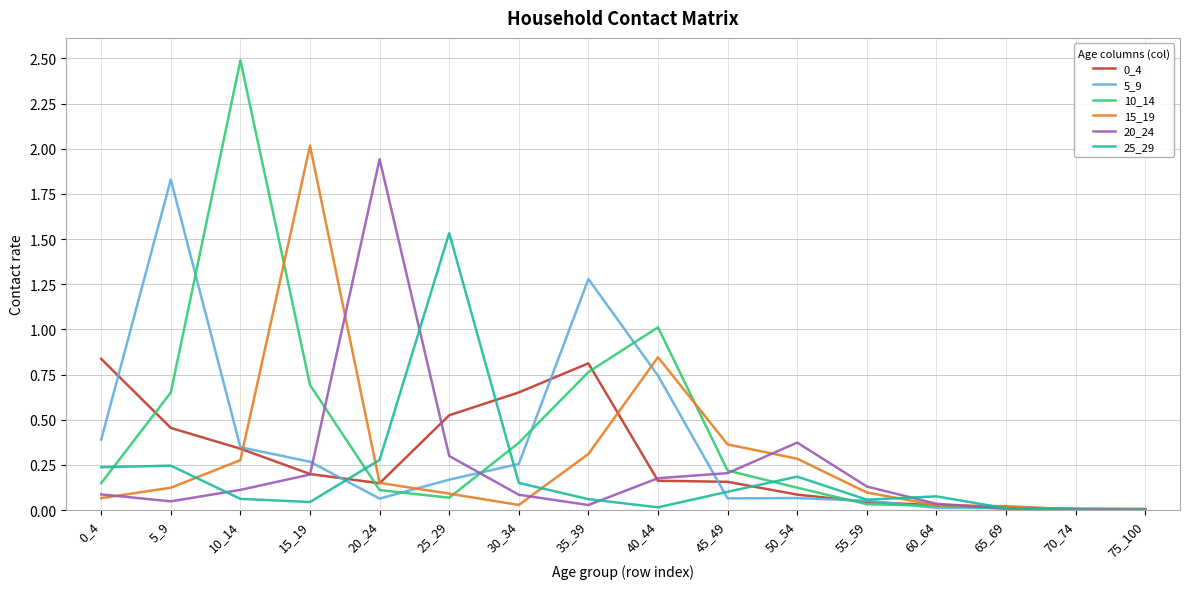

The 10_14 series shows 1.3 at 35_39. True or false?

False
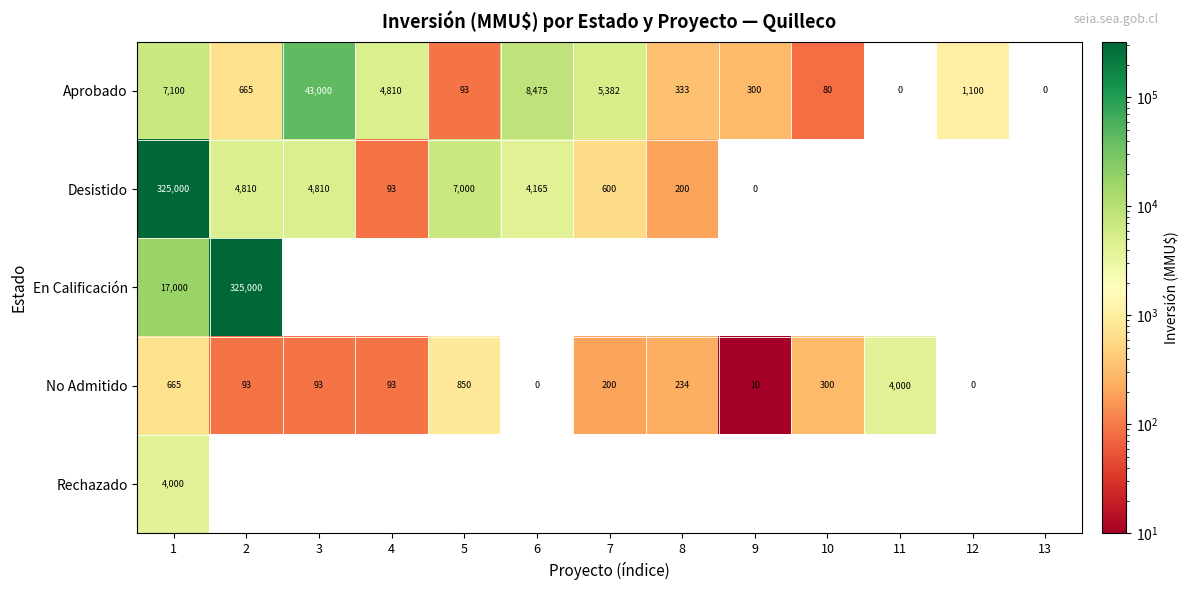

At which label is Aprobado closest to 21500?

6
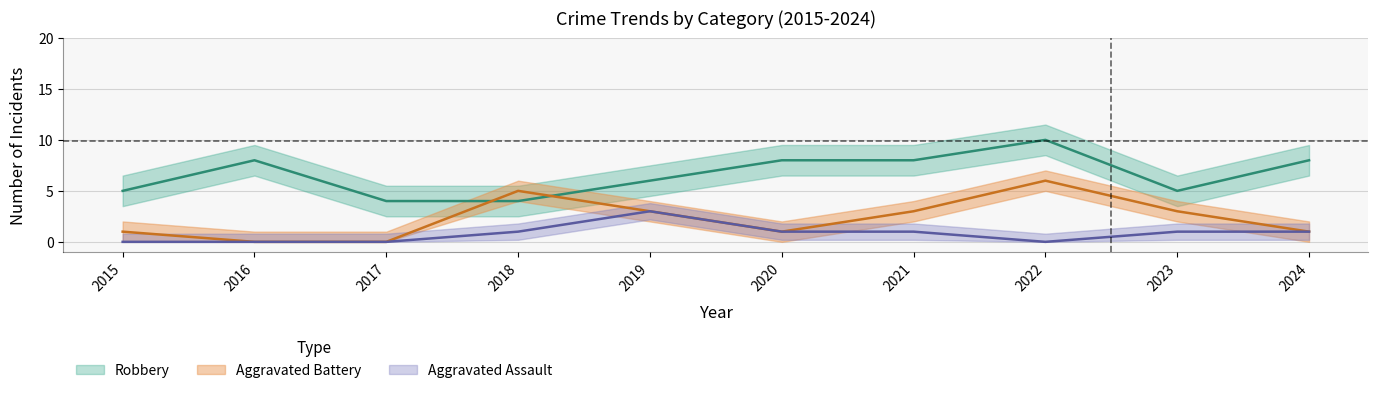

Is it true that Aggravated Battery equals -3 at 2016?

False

**What to produce:** Set down every line of the entries above exactly as they appear, leaving out the pictures.

**Answer:**
The 10_14 series shows 1.3 at 35_39. True or false?

False

At which label is Aprobado closest to 21500?

6

Is it true that Aggravated Battery equals -3 at 2016?

False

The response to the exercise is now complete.